Ukraine needs to go back to the drawing board for a proper assessment of its national interests and — for once — not the elite interests. The country’s priority should not be NATO but overcoming its own structural obstacles. And in doing so, Kyiv’s starting point should not be the implementation of the Minsk II Agreement — a set of measures concluded in 2015 to solve the conflict in the Donbass and that would risk giving Russia a de facto veto not only over its choice of military alliance but also over its economic orientation. Instead, Ukraine should focus once more on its existing EU reform templates and tap into the abundance of Western financial support and expertise that remains available for its success.

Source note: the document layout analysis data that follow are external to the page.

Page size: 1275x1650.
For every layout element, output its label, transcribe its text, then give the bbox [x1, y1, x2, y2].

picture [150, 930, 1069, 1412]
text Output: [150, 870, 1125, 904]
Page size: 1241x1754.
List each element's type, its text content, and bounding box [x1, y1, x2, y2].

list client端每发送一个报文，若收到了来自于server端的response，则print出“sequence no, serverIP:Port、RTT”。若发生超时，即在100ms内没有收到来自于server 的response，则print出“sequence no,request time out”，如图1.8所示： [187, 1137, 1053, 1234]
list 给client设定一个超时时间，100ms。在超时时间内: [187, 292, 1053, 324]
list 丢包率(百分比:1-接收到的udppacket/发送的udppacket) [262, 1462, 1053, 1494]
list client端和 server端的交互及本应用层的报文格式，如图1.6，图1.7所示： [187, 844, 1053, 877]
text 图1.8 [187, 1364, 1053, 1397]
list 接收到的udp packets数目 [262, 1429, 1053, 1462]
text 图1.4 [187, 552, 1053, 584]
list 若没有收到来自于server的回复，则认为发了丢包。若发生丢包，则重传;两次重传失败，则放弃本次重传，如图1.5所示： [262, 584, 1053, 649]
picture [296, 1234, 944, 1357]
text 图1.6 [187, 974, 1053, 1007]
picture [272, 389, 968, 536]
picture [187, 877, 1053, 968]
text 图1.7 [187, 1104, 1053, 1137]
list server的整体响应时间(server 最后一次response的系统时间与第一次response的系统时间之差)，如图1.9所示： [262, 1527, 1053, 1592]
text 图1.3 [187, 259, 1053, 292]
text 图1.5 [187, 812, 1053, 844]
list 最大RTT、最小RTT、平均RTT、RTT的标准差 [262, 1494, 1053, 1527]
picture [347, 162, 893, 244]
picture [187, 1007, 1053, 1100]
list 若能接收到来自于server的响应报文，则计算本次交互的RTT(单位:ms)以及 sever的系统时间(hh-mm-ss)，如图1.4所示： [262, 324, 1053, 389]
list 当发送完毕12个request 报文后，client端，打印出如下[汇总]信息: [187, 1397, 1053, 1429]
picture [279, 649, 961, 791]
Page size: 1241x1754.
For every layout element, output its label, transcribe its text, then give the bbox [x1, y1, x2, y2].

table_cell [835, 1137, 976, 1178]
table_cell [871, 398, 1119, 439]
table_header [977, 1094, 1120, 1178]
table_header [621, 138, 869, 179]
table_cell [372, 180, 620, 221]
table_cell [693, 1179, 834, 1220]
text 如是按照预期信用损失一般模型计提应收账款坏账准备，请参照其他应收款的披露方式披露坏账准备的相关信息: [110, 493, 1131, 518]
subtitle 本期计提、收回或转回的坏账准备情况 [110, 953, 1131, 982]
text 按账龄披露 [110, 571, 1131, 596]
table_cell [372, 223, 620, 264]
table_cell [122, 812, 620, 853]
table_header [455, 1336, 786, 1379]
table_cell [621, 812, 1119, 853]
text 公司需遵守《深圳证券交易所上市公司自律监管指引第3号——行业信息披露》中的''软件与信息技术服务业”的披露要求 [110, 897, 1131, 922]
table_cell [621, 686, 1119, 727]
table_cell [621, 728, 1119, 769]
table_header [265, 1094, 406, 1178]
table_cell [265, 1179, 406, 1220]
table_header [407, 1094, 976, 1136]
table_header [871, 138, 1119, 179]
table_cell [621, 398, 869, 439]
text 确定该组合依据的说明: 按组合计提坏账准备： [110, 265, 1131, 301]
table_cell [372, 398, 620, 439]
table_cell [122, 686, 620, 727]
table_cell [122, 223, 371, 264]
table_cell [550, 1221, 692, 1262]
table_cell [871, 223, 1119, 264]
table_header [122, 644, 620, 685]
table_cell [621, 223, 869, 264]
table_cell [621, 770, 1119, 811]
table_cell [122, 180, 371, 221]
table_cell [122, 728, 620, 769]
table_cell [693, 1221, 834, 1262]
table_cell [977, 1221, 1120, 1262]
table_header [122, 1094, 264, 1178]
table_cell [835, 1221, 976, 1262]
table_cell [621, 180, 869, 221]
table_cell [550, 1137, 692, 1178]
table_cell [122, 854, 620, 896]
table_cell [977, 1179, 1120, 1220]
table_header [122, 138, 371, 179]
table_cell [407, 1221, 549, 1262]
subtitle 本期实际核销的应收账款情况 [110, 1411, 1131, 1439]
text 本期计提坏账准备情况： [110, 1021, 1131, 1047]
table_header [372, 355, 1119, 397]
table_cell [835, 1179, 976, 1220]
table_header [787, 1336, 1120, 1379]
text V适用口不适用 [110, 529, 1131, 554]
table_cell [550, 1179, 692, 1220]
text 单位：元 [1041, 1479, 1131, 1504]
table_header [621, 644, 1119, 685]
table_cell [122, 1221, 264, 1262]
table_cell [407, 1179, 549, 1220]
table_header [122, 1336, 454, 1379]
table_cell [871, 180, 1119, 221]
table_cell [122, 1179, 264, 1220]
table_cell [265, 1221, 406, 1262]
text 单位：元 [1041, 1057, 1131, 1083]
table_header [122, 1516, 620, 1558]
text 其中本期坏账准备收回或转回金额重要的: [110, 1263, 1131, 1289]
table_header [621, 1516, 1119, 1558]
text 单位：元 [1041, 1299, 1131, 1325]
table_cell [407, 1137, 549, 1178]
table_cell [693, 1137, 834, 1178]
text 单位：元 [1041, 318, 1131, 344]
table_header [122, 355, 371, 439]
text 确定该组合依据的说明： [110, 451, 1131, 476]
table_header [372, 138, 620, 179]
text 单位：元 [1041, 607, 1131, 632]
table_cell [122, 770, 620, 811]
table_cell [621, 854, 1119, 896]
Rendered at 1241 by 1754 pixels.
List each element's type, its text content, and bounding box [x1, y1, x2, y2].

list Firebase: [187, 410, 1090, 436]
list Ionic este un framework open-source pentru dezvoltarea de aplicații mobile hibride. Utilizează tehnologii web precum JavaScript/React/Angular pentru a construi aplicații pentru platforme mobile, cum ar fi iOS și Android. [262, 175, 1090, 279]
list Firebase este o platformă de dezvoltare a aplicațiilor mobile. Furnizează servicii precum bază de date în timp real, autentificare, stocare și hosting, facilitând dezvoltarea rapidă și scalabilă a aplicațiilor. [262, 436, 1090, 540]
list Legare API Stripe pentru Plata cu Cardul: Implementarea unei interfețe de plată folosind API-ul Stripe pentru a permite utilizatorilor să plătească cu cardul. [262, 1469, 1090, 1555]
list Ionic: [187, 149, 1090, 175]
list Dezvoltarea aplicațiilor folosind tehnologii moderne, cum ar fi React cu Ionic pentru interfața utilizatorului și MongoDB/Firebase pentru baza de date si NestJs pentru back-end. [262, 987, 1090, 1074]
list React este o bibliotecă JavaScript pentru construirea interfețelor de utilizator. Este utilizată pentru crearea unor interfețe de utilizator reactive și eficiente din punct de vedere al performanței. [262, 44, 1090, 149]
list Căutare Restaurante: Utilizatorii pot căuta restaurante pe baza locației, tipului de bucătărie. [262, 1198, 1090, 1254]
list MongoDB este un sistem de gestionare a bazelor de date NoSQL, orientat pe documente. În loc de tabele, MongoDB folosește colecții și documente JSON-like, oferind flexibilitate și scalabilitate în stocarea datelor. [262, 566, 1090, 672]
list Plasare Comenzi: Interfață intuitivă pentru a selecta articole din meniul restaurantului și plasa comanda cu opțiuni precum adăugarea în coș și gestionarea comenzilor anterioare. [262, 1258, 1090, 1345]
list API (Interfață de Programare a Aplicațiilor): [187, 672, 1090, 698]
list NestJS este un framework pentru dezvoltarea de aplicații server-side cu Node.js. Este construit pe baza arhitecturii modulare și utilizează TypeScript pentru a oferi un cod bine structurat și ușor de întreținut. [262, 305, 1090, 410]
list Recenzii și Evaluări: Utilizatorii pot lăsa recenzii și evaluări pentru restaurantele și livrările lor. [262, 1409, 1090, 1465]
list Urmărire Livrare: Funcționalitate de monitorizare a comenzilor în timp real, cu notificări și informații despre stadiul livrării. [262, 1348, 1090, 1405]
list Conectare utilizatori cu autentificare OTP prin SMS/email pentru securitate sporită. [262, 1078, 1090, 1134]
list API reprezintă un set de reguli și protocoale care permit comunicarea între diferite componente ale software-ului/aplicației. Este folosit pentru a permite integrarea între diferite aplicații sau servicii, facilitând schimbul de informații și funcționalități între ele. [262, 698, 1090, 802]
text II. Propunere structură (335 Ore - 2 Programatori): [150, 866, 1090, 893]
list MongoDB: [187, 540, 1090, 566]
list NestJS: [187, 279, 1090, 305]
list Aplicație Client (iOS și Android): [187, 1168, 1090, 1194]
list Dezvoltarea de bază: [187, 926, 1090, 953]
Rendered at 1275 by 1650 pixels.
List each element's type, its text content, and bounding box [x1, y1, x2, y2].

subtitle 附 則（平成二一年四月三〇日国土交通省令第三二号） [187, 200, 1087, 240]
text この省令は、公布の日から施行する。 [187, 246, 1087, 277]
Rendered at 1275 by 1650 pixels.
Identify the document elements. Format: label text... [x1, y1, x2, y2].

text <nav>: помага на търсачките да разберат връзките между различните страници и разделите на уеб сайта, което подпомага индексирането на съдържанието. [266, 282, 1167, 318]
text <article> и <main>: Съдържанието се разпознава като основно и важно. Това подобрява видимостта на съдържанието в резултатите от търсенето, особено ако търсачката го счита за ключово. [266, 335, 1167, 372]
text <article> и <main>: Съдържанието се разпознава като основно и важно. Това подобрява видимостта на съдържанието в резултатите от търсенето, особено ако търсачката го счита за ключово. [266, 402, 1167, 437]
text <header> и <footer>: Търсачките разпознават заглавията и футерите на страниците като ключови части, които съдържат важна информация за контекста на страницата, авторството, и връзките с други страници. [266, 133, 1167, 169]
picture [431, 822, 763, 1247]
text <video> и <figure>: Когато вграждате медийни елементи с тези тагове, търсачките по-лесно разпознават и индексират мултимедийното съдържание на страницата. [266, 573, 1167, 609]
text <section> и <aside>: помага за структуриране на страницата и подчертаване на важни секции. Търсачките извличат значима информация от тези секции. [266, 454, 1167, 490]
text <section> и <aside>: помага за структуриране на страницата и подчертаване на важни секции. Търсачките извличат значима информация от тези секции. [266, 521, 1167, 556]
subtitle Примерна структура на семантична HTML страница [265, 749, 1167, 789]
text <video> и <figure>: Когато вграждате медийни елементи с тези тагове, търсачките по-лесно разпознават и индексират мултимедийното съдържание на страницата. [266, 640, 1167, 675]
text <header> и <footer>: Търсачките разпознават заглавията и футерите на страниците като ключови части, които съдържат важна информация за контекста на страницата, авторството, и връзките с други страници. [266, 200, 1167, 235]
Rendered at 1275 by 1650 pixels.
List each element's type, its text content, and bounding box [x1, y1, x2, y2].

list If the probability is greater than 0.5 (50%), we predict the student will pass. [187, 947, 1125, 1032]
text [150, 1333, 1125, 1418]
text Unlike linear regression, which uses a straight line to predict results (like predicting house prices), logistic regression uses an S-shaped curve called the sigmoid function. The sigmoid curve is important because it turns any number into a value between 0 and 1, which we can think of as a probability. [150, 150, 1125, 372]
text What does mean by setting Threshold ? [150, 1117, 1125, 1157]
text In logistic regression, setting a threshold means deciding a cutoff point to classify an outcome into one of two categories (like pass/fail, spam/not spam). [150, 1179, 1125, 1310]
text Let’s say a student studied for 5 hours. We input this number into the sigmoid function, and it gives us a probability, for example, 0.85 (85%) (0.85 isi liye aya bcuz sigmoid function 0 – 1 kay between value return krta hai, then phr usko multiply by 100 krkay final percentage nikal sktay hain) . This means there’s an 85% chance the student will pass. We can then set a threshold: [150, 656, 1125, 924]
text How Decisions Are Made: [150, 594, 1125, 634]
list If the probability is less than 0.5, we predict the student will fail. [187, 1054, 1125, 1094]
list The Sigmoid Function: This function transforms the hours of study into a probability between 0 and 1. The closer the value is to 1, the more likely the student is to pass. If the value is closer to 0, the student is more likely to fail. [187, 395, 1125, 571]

Though some may consider it a steep price, if it could prove to be a way of avoiding renewed destabilization and destruction, Western countries should engage Kyiv in one last round of diplomacy, drawing attention to the advantages in backtracking the country’s unrealistic NATO membership aspirations. They should reiterate their long-standing message that Ukraine should refocus on is its own economic development, and that means sticking to its existing cooperation with the EU and other actors like the International Monetary Fund to improve economic performance and the rule of law at home. 

Russia says it defends limited security interests in its neighborhood, while its critics say it has wider expansionist ambitions. Now may be the last chance to test what its intentions really are. And if the West can convince Ukraine to define its destiny as a fight against economic insecurity rather than of geopolitical choice, a peaceful solution may still be possible.